Он смертельно ненавидит меня — вот в чем дело. Он ненавидит меня до глубины души, а я презираю и боюсь его. Точнее, не его самого, а того, что он может сделать, того, на что способен: подобно известным явлениям богов в обличье смертных, как у Гомера. В Мессенджейле, в его душе таится что-то странное. Он говорит с вами о больших вопросах, о проблемах командования, о важности изучения местности, но все это не имеет никакого значения. Главное — то, о чем он думает в глубине души.
Я часто мысленно возвращаюсь к тому случаю на внутреннем дворе в разрушенном замке близ Сен-Дюранса. Он не понимает, не любит человека. Да. Старого доброго homo mensura с его хватательными когтями и косолапыми ногами, его благородством и алчностью, надеждами и тщеславием, трепетом и безграничными его возможностями. Люди. Мужчина склонился над раковиной, смывает растворителем грязь с пальцев. Жена его с бигуди на голове — у плиты: она то и дело утихомиривает ребятишек под неумолчный гул радиоприемника. Ее лицо излучает какой-то свет. А может, это нежное, мечтательное выражение появилось у нее при взгляде на малыша? Мужчина у раковины выпрямляется, подходит к ней сзади и украдкой целует ее, а она смеется, чуть-чуть ворчит, потому что он еще мокрый и в мыле. И вдруг оборачивается и крепко обнимает его, прямо посреди кухни. Ребятишки ссорятся из-за игрушек, заглушая радиопередачу… Все мужчины и женщины со своими мечтами и проступками, ссорами и примирениями, теперь оторваны от своей интимной жизни и своих близких.

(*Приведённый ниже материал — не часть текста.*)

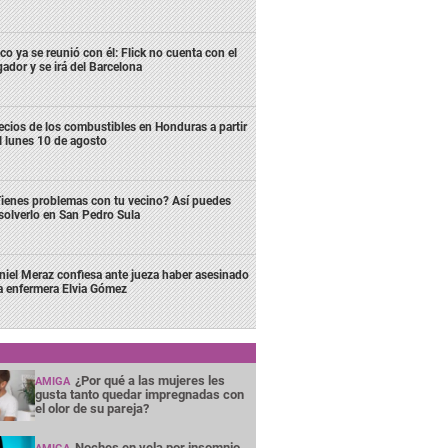
co ya se reunió con él: Flick no cuenta con el
gador y se irá del Barcelona
ecios de los combustibles en Honduras a partir
l lunes 10 de agosto
ienes problemas con tu vecino? Así puedes
solverlo en San Pedro Sula
niel Meraz confiesa ante jueza haber asesinado
la enfermera Elvia Gómez
¿Por qué a las mujeres les
AMIGA
gusta tanto quedar impregnadas con
el olor de su pareja?
Noches en vela por insomnio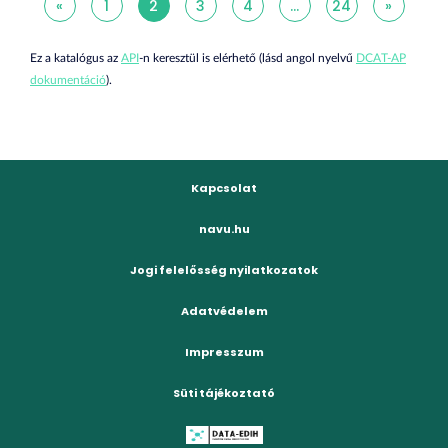
«
1
2
3
4
...
24
»
Ez a katalógus az
API
-n keresztül is elérhető (lásd angol nyelvű
DCAT-AP
dokumentáció
).
Kapcsolat
navu.hu
Jogi felelősség nyilatkozatok
Adatvédelem
Impresszum
Süti tájékoztató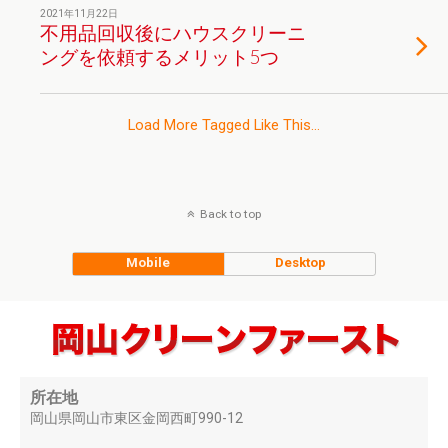
2021年11月22日
不用品回収後にハウスクリーニ
ングを依頼するメリット5つ
Load More Tagged Like This…
Back to top
Mobile
Desktop
所在地
岡山県岡山市東区金岡西町990-12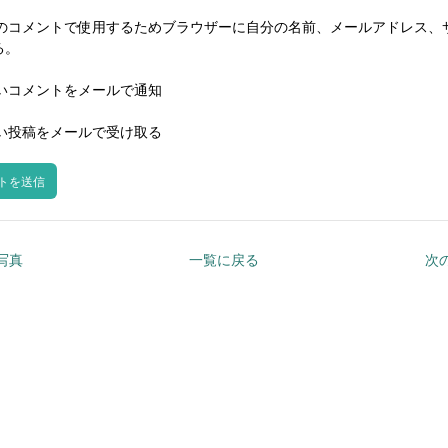
のコメントで使用するためブラウザーに自分の名前、メールアドレス、
る。
いコメントをメールで通知
い投稿をメールで受け取る
の写真
一覧に戻る
次の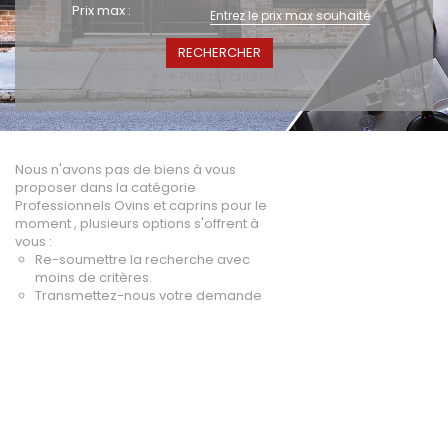
Prix max :
A vendre
Fonds de commerce
High-Tech
+ Plus de critères
Hotel / Rest / Bar
Commerces Prox.
Distribution
Nous n'avons pas de biens à vous
Beauté / Coiffure
proposer dans la catégorie
Equipement
Professionnels Ovins et caprins pour le
moment , plusieurs options s'offrent à
BTP
vous :
Artisanat
Re-soumettre la recherche avec
Transport / Garage
moins de critères.
Transmettez-nous votre demande
Imprimerie / Comm.
Industrie
VENDRE
NOTRE AGENCE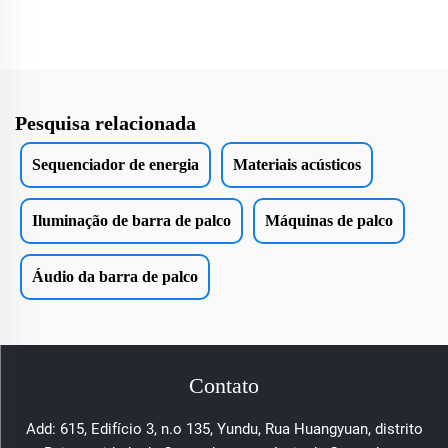
Pesquisa relacionada
Sequenciador de energia
Materiais acústicos
Iluminação de barra de palco
Máquinas de palco
Áudio da barra de palco
Contato
Add: 615, Edifício 3, n.o 135, Yundu, Rua Huangyuan, distrito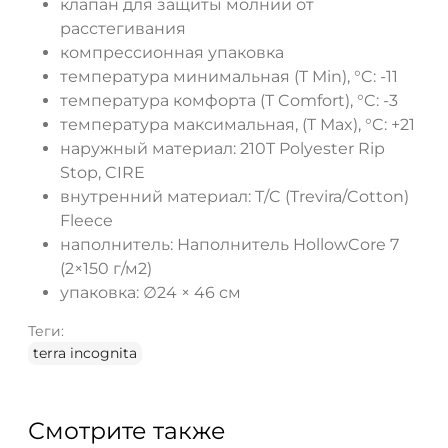
клапан для защиты молнии от
расстегивания
компрессионная упаковка
температура минимальная (T Min), °C: -11
температура комфорта (T Comfort), °C: -3
температура максимальная, (T Max), °C: +21
наружный материал: 210T Polyester Rip
Stop, CIRE
внутренний материал: T/C (Trevira/Cotton)
Fleece
наполнитель: Наполнитель HollowCore 7
(2×150 г/м2)
упаковка: ∅24 × 46 см
Теги:
terra incognita
Смотрите также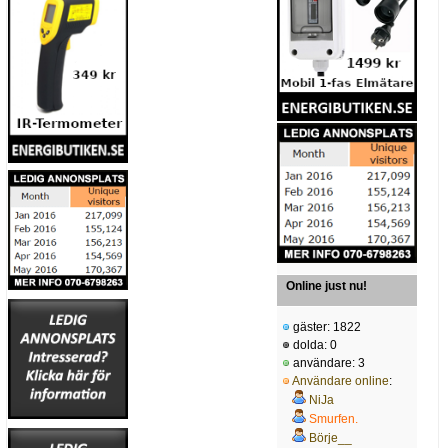
Online just nu!
gäster: 1822
dolda: 0
användare: 3
Användare online
:
NiJa
Smurfen.
Börje__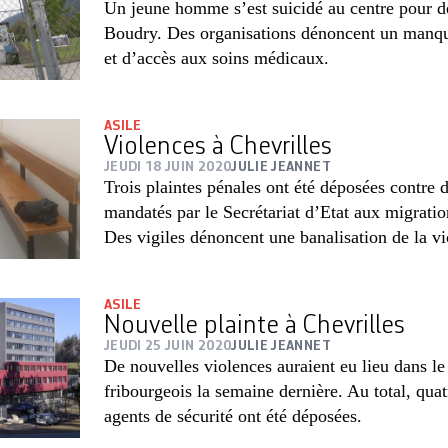
Un jeune homme s’est suicidé au centre pour d
Boudry. Des organisations dénoncent un man
et d’accès aux soins médicaux.
ASILE
Violences à Chevrilles
JEUDI 18 JUIN 2020
JULIE JEANNET
Trois plaintes pénales ont été déposées contre d
mandatés par le Secrétariat d’Etat aux migratio
Des vigiles dénoncent une banalisation de la vi
ASILE
Nouvelle plainte à Chevrilles
JEUDI 25 JUIN 2020
JULIE JEANNET
De nouvelles violences auraient eu lieu dans le 
fribourgeois la semaine dernière. Au total, quat
agents de sécurité ont été déposées.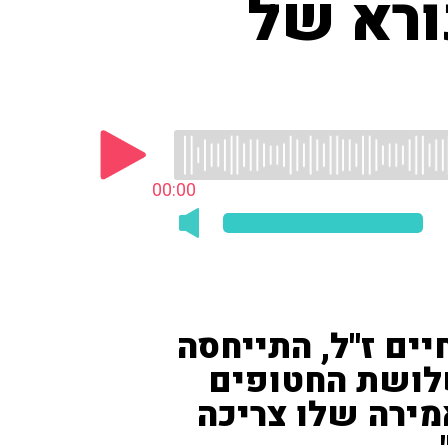
ורא של
00:00
ים ז''ל, התייחסה
שלושת החטופים
מירה שלו צריכה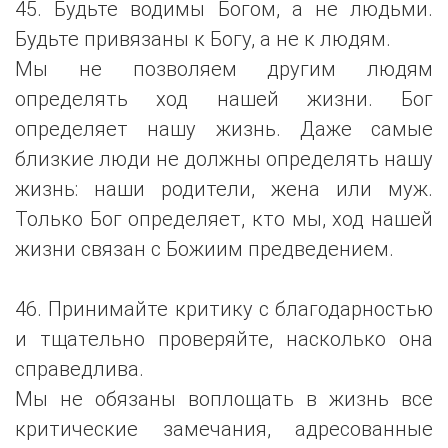
45. Будьте водимы Богом, а не людьми.
Будьте привязаны к Богу, а не к людям.
Мы не позволяем другим людям
определять ход нашей жизни. Бог
определяет нашу жизнь. Даже самые
близкие люди не должны определять нашу
жизнь: наши родители, жена или муж.
Только Бог определяет, кто мы, ход нашей
жизни связан с Божиим предведением.
46. Принимайте критику с благодарностью
и тщательно проверяйте, насколько она
справедлива.
Мы не обязаны воплощать в жизнь все
критические замечания, адресованные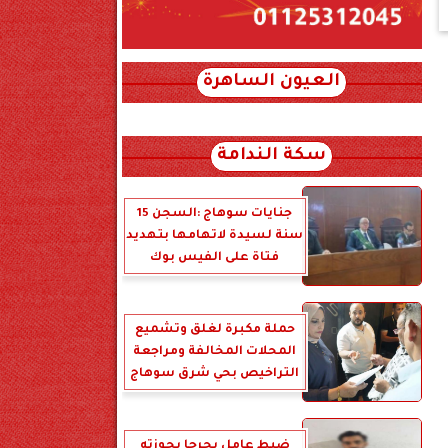
العيون الساهرة
xml_json/rss/~12.xml x0n not found
سكة الندامة
جنايات سوهاج :السجن 15
سنة لسيدة لاتهامها بتهديد
فتاة على الفيس بوك
حملة مكبرة لغلق وتشميع
المحلات المخالفة ومراجعة
التراخيص بحي شرق سوهاج
ضبط عامل بجرجا بحوزته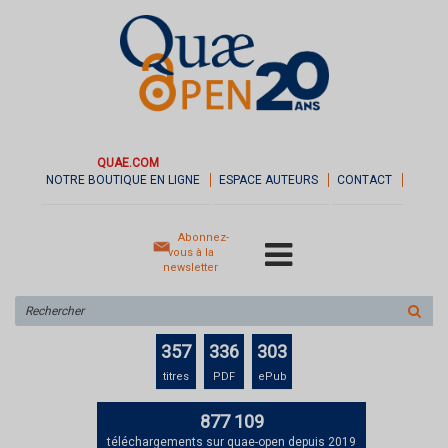
QUAE.COM
NOTRE BOUTIQUE EN LIGNE
ESPACE AUTEURS
CONTACT
Abonnez-
vous à la
newsletter
Rechercher
sur
le
357
336
303
site
titres
PDF
ePub
877 109
téléchargements sur quae-open depuis 2019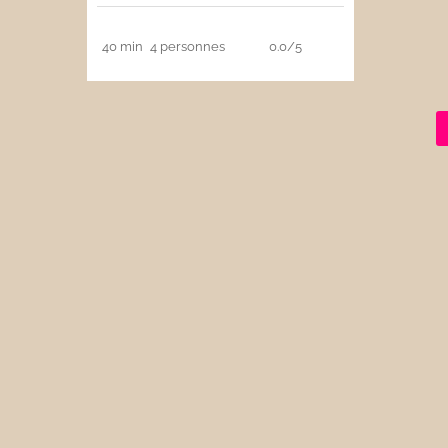
40 min
4 personnes
0.0/5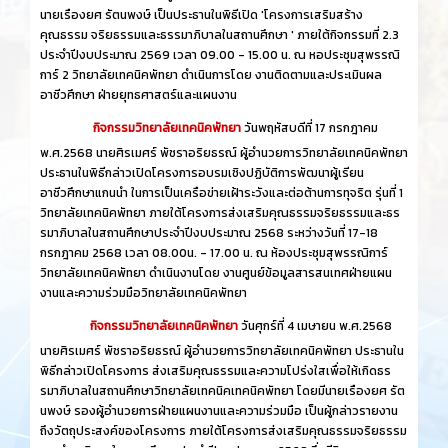
นายเรืองยศ รัตนพงษ์ เป็นประธานในพิธีเปิด 'โครงการเสริมสร้าง
คุณธรรม จริยธรรมและธรรมาภิบาลในสถานศึกษา ' ภายใต้กิจกรรมที่ 2.3
ประจำปีงบประมาณ 2569 เวลา 09.00 - 15.00 น. ณ หอประชุมสุพรรณิ
การ์ 2 วิทยาลัยเทคนิคพัทยา ดำเนินการโดย งานติดตามและประเมินผล
อาชีวศึกษา ฝ่ายยุทธศาสตร์และแผนงาน
กิจกรรมวิทยาลัยเทคนิคพัทยา
วันพฤหัสบดีที่ 17 กรกฎาคม
พ.ศ.2568 นายศิรเมศร์ พัชราอริยธรณ์ ผู้อำนวยการวิทยาลัยเทคนิคพัทยา
ประธานในพิธีกล่าวเปิดโครงการอบรมเชิงปฏิบัติการพัฒนาผู้เรียน
อาชีวศึกษาแกนนำ ในการเป็นเครือข่ายเฝ้าระวังและต่อต้านการทุจริต รุ่นที่ 1
วิทยาลัยเทคนิคพัทยา ภายใต้โครงการส่งเสริมคุณธรรมจริยธรรมและธร
รมาภิบาลในสถานศึกษาประจำปีงบประมาณ 2568 ระหว่างวันที่ 17-18
กรกฎาคม 2568 เวลา 08.00น. - 17.00 น. ณ ห้องประชุมสุพรรณิการ์
วิทยาลัยเทคนิคพัทยา ดำเนินงานโดย งานศูนย์ข้อมูลสารสนเทศฝ่ายแผน
งานและความร่วมมือวิทยาลัยเทคนิคพัทยา
กิจกรรมวิทยาลัยเทคนิคพัทยา
วันศุกร์ที่ 4 เมษายน พ.ศ.2568
นายศิรเมศร์ พัชราอริยธรณ์ ผู้อำนวยการวิทยาลัยเทคนิคพัทยา ประธานใน
พิธีกล่าวเปิดโครงการ ส่งเสริมคุณธรรมและความโปร่งใสเพื่อให้เกิดธร
รมาภิบาลในสถานศึกษาวิทยาลัยเทคนิคเทคนิคพัทยา โดยมีนายเรืองยศ รัต
นพงษ์ รองผู้อำนวยการฝ่ายแผนงานและความร่วมมือ เป็นผู้กล่าวรายงาน
ถึงวัตถุประสงค์ของโครงการ ภายใต้โครงการส่งเสริมคุณธรรมจริยธรรม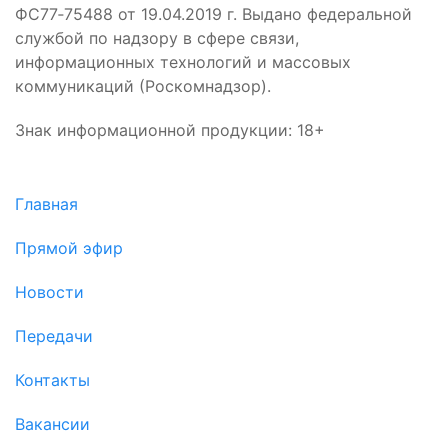
ФС77‑75488 от 19.04.2019 г. Выдано федеральной
службой по надзору в сфере связи,
информационных технологий и массовых
коммуникаций (Роскомнадзор).
Знак информационной продукции: 18+
Главная
Прямой эфир
Новости
Передачи
Контакты
Вакансии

Они разрознены и безжалостно брошены в джунгли, горы и раскаленные пески пустынь, чтобы сохранить тот образ жизни, в который мы так страстно верим, с которым связано так много славных событий, что даже просто воспоминание о них в эту жаркую, душную ночь, здесь на опушке джунглей у берега моря, в десяти тысячах миль от родины, способно растрогать вас почти до слез… Только далеко не все там так славно, как могло бы быть, почти все не так даже после всех этих страданий и потерь. Мужчина у раковины собирается потребовать кое-каких перемен. И клянусь богом, будет чертовски лучше, если эти перемены произойдут!
Однако Мессенджейл не видит, не понимает ничего этого. Он не способен любить человека, стоящего у раковины, который пытается отмыть грязь с рук. А раз он не способен любить его, то и сам не больше, чем получеловек.
И еще одна мысль в этот поздний, ночной час, полный тяжелых раздумий: если я презираю Мессенджейла и боюсь его, как много во мне самом от человека?»
Глава 9
У входа в палатку стоял сержант Брэнд. Обернувшись, он доложил:
— Сэр, генералы Мессенджейл и Райтауэр.
Лицо Брэнда было соверше2нно бесстрастным, но его блестящие черные глаза выразительно сверкнули, и Фелтнер подумал: «Быть беде. Опять боги гневаются на нас».
— Спасибо, Джо, — ответил Дэмон. На лице его застыло каменное выражение. Фелтнер поднялся и собрал в пачку донесения, но генерал небрежным тоном остановил его:
— Нет, нет, вам лучше остаться, Рей. Возможно, нам понадобятся какие-нибудь материалы из тех, что вы принесли.